- _TO-DO ITEM_
Return each entry word for word. Leave the images out.

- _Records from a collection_
*** Block opens ***

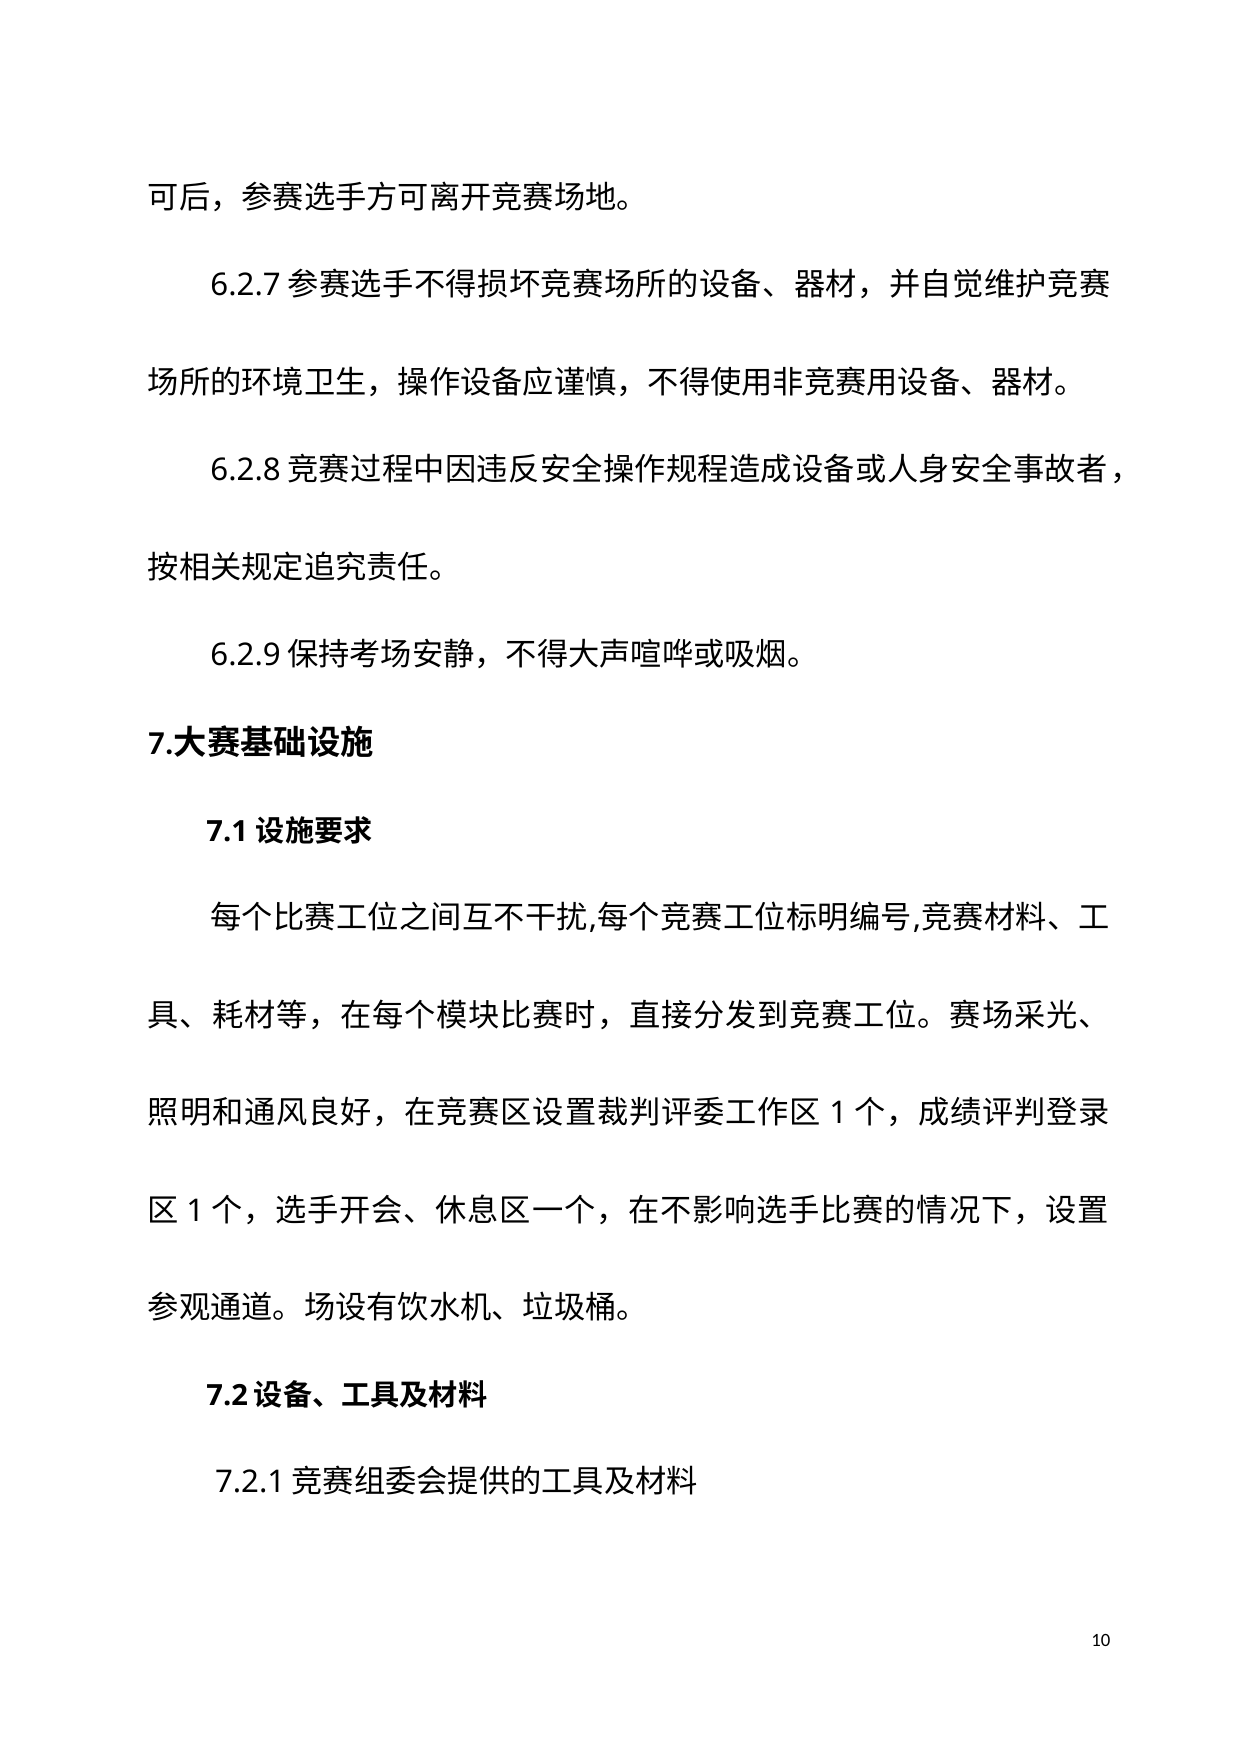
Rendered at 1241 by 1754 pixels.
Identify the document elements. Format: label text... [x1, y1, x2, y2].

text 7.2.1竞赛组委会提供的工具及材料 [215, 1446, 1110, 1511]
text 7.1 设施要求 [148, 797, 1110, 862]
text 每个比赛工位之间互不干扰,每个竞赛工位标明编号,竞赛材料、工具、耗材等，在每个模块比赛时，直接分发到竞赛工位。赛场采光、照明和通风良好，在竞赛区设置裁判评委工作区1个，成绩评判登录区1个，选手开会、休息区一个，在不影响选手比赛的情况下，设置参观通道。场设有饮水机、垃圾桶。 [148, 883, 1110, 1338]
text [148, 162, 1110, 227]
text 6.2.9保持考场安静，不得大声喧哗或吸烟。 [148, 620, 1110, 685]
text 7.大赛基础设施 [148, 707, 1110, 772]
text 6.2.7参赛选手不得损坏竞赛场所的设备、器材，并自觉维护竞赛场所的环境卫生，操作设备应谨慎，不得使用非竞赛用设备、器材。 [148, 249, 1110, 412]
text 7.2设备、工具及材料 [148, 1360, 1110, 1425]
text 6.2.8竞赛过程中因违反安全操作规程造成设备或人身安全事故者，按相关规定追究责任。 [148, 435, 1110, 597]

*** Block closes ***

- _EXERCISE RESPONSE_
Rendered at 1241 by 1754 pixels.
Identify the document elements. Format: label text... [x1, y1, x2, y2].

text 7.2.1竞赛组委会提供的工具及材料 [215, 1446, 1110, 1511]
text 7.1 设施要求 [148, 797, 1110, 862]
text 每个比赛工位之间互不干扰,每个竞赛工位标明编号,竞赛材料、工具、耗材等，在每个模块比赛时，直接分发到竞赛工位。赛场采光、照明和通风良好，在竞赛区设置裁判评委工作区1个，成绩评判登录区1个，选手开会、休息区一个，在不影响选手比赛的情况下，设置参观通道。场设有饮水机、垃圾桶。 [148, 883, 1110, 1338]
text [148, 162, 1110, 227]
text 6.2.9保持考场安静，不得大声喧哗或吸烟。 [148, 620, 1110, 685]
text 7.大赛基础设施 [148, 707, 1110, 772]
text 6.2.7参赛选手不得损坏竞赛场所的设备、器材，并自觉维护竞赛场所的环境卫生，操作设备应谨慎，不得使用非竞赛用设备、器材。 [148, 249, 1110, 412]
text 7.2设备、工具及材料 [148, 1360, 1110, 1425]
text 6.2.8竞赛过程中因违反安全操作规程造成设备或人身安全事故者，按相关规定追究责任。 [148, 435, 1110, 597]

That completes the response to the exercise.